Cravings/Satisfaction

SWEETS

Lacking potassium. NEED 7 cups of veg to reduce the cravings

STARCHES

Lacking B-vitamins.
Need 1 tsp of Nutritional Yeast per day. Mix in plain yogurt or similar.

CHOCOLATE

Lacking serotonin.
Good eating will eventually help this, TRY diabetic chocolate, 5-HTP supplement too before bed on a an empty stomach (if you eat while you take this, it will not work; it has to be on an empty stomach. 5-HTP is a precursor to serotonin).

SALT

TAKE sea salt in your foods. Or Himalayan salt is my favourite as it has all the minerals your body needs.

HUNGER

Add more fat (peanut butter – no sugar), bacon, butter, plain yogurt; more nutrient-dense foods and more greens. If you increase protein without vegetables, you will continue to be hungry – protein doesn’t necessarily handle hunger, it makes you hungrier. So Protein and veggies for breakfast, lunch and dinner for max benefits and no hunger.

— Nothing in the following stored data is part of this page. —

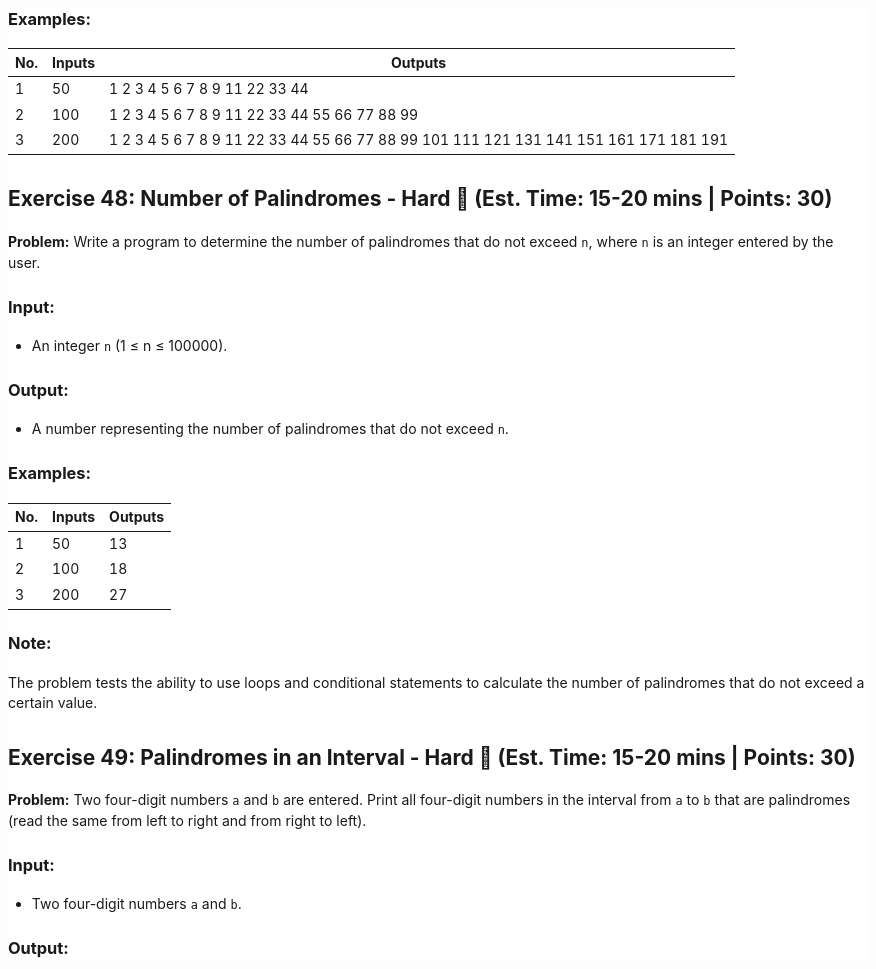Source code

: ### Examples:

| No. | Inputs | Outputs |
| --- | ------ | ------- |
| 1   | 50 | 1 2 3 4 5 6 7 8 9 11 22 33 44 |
| 2   | 100 | 1 2 3 4 5 6 7 8 9 11 22 33 44 55 66 77 88 99 |
| 3   | 200 | 1 2 3 4 5 6 7 8 9 11 22 33 44 55 66 77 88 99 101 111 121 131 141 151 161 171 181 191 |

## Exercise 48: Number of Palindromes - Hard 🥵 (Est. Time: 15-20 mins | Points: 30)

**Problem:** Write a program to determine the number of palindromes that do not exceed `n`, where `n` is an integer entered by the user.

### Input:

- An integer `n` (1 ≤ n ≤ 100000).

### Output:

- A number representing the number of palindromes that do not exceed `n`.

### Examples:

| No. | Inputs | Outputs |
| --- | ------ | ------- |
| 1   | 50 | 13 |
| 2   | 100 | 18 |
| 3   | 200 | 27 |

### Note:

The problem tests the ability to use loops and conditional statements to calculate the number of palindromes that do not exceed a certain value.

## Exercise 49: Palindromes in an Interval - Hard 🥵 (Est. Time: 15-20 mins | Points: 30)

**Problem:** Two four-digit numbers `a` and `b` are entered. Print all four-digit numbers in the interval from `a` to `b` that are palindromes (read the same from left to right and from right to left).


### Input:

- Two four-digit numbers `a` and `b`.

### Output:
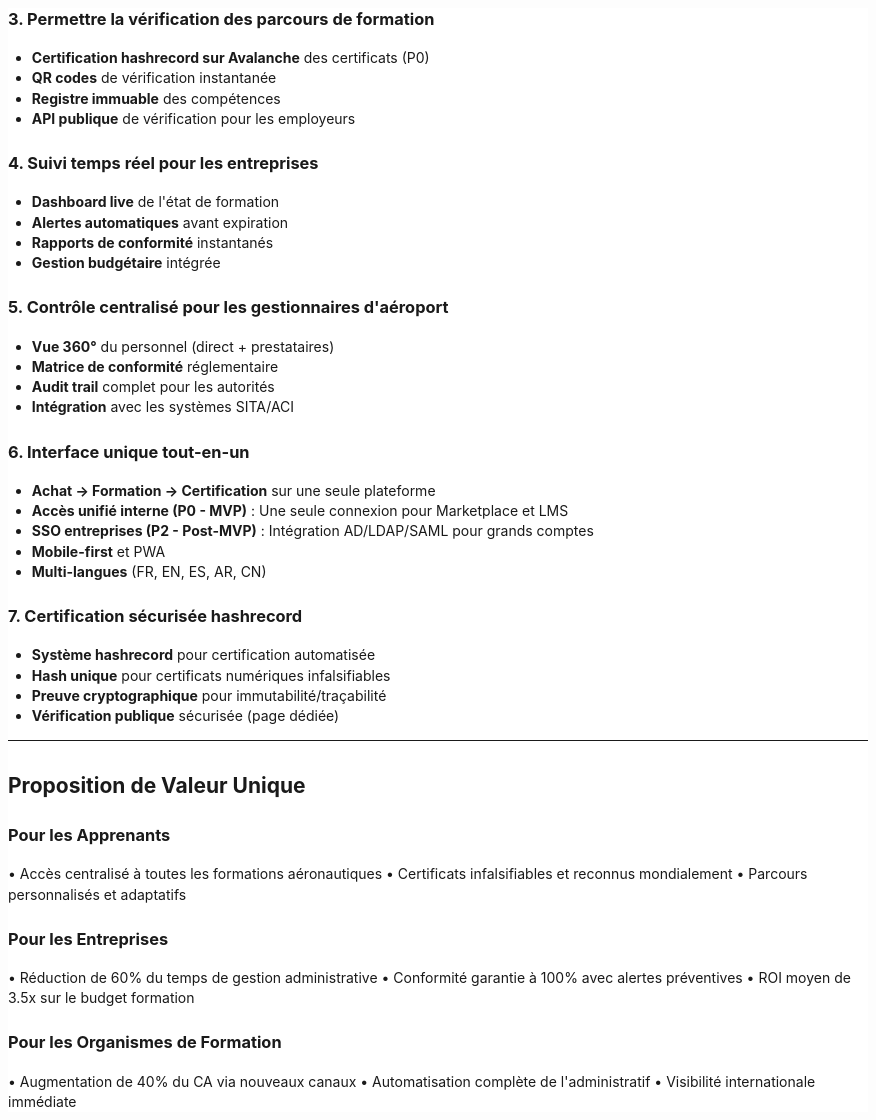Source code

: ### 3. Permettre la vérification des parcours de formation
- **Certification hashrecord sur Avalanche** des certificats (P0)
- **QR codes** de vérification instantanée
- **Registre immuable** des compétences
- **API publique** de vérification pour les employeurs

### 4. Suivi temps réel pour les entreprises
- **Dashboard live** de l'état de formation
- **Alertes automatiques** avant expiration
- **Rapports de conformité** instantanés
- **Gestion budgétaire** intégrée

### 5. Contrôle centralisé pour les gestionnaires d'aéroport
- **Vue 360°** du personnel (direct + prestataires)
- **Matrice de conformité** réglementaire
- **Audit trail** complet pour les autorités
- **Intégration** avec les systèmes SITA/ACI

### 6. Interface unique tout-en-un
- **Achat → Formation → Certification** sur une seule plateforme
- **Accès unifié interne (P0 - MVP)** : Une seule connexion pour Marketplace et LMS
- **SSO entreprises (P2 - Post-MVP)** : Intégration AD/LDAP/SAML pour grands comptes
- **Mobile-first** et PWA
- **Multi-langues** (FR, EN, ES, AR, CN)

### 7. Certification sécurisée hashrecord
- **Système hashrecord** pour certification automatisée
- **Hash unique** pour certificats numériques infalsifiables
- **Preuve cryptographique** pour immutabilité/traçabilité
- **Vérification publique** sécurisée (page dédiée)

---

## Proposition de Valeur Unique

### Pour les Apprenants
• Accès centralisé à toutes les formations aéronautiques
• Certificats infalsifiables et reconnus mondialement
• Parcours personnalisés et adaptatifs

### Pour les Entreprises
• Réduction de 60% du temps de gestion administrative
• Conformité garantie à 100% avec alertes préventives
• ROI moyen de 3.5x sur le budget formation

### Pour les Organismes de Formation
• Augmentation de 40% du CA via nouveaux canaux
• Automatisation complète de l'administratif
• Visibilité internationale immédiate
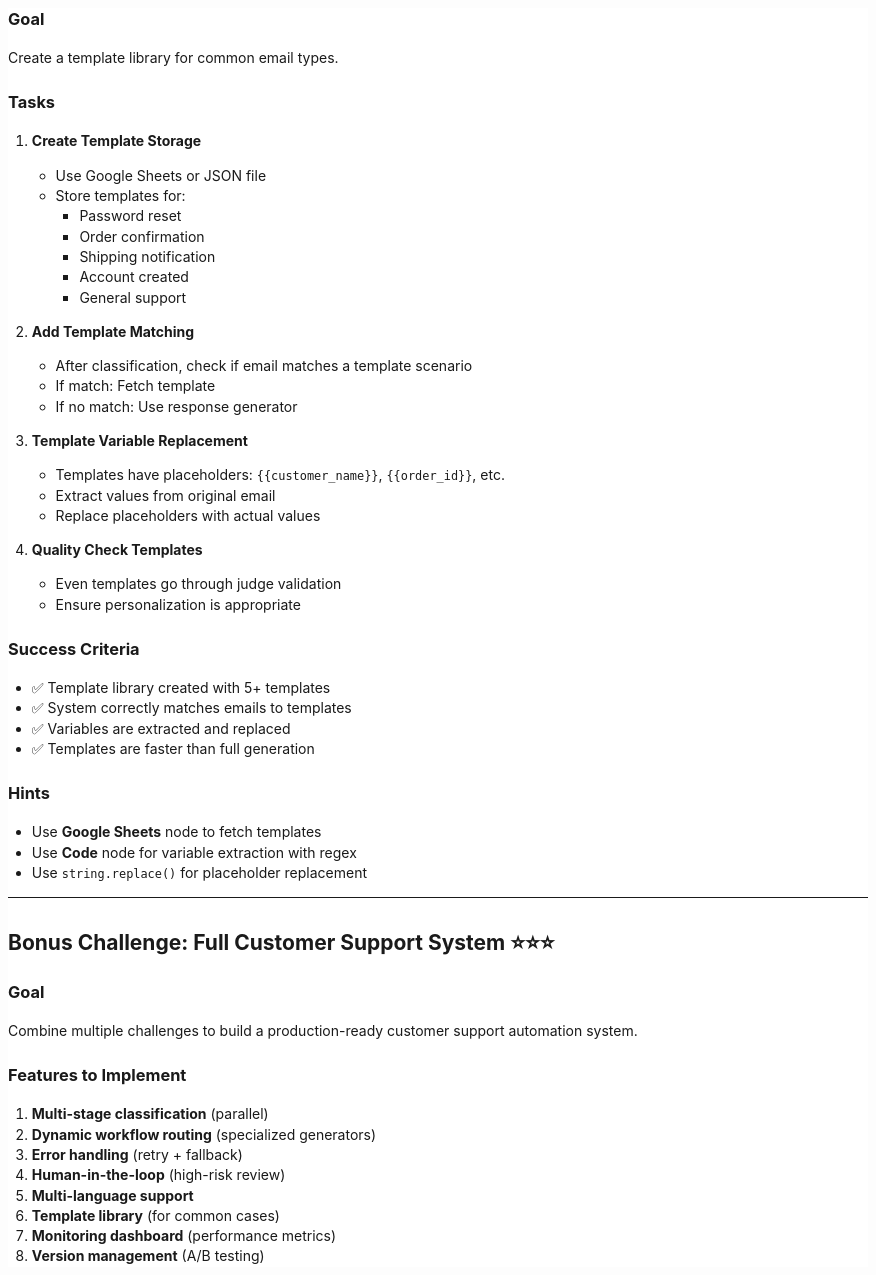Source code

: ### Goal

Create a template library for common email types.

### Tasks

1. **Create Template Storage**
   - Use Google Sheets or JSON file
   - Store templates for:
     - Password reset
     - Order confirmation
     - Shipping notification
     - Account created
     - General support

2. **Add Template Matching**
   - After classification, check if email matches a template scenario
   - If match: Fetch template
   - If no match: Use response generator

3. **Template Variable Replacement**
   - Templates have placeholders: `{{customer_name}}`, `{{order_id}}`, etc.
   - Extract values from original email
   - Replace placeholders with actual values

4. **Quality Check Templates**
   - Even templates go through judge validation
   - Ensure personalization is appropriate

### Success Criteria

- ✅ Template library created with 5+ templates
- ✅ System correctly matches emails to templates
- ✅ Variables are extracted and replaced
- ✅ Templates are faster than full generation

### Hints

- Use **Google Sheets** node to fetch templates
- Use **Code** node for variable extraction with regex
- Use `string.replace()` for placeholder replacement

---

## Bonus Challenge: Full Customer Support System ⭐⭐⭐

### Goal

Combine multiple challenges to build a production-ready customer support automation system.

### Features to Implement

1. **Multi-stage classification** (parallel)
2. **Dynamic workflow routing** (specialized generators)
3. **Error handling** (retry + fallback)
4. **Human-in-the-loop** (high-risk review)
5. **Multi-language support**
6. **Template library** (for common cases)
7. **Monitoring dashboard** (performance metrics)
8. **Version management** (A/B testing)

You should also be eating every 3 hours.

NOT SATISFIED

This usually means you need more bile and more nutrient-dense foods; Gallbladder Formula will help this – 1/meals.

CRAVINGS

*Once you start eating sugar, you continue to end up with low sugars caused from the rebounding effect of insulin. So by not eating sweets and consuming enough potassium, it will be easier and easier as your sugar receptors shrink. Doing a 30 day sugar detox is a great way to knock these cravings out. When temptation is near make sure that you are prepared, and plan your meals. Also make sure that you have alternative near by.
*If you add the 7 cups of veggies and you still have cravings for sweets –then we know it is a lack of protein, esp. at breakfast.
*Don’t forget to add substitutes for the things you crave (using stevia for a sweetener).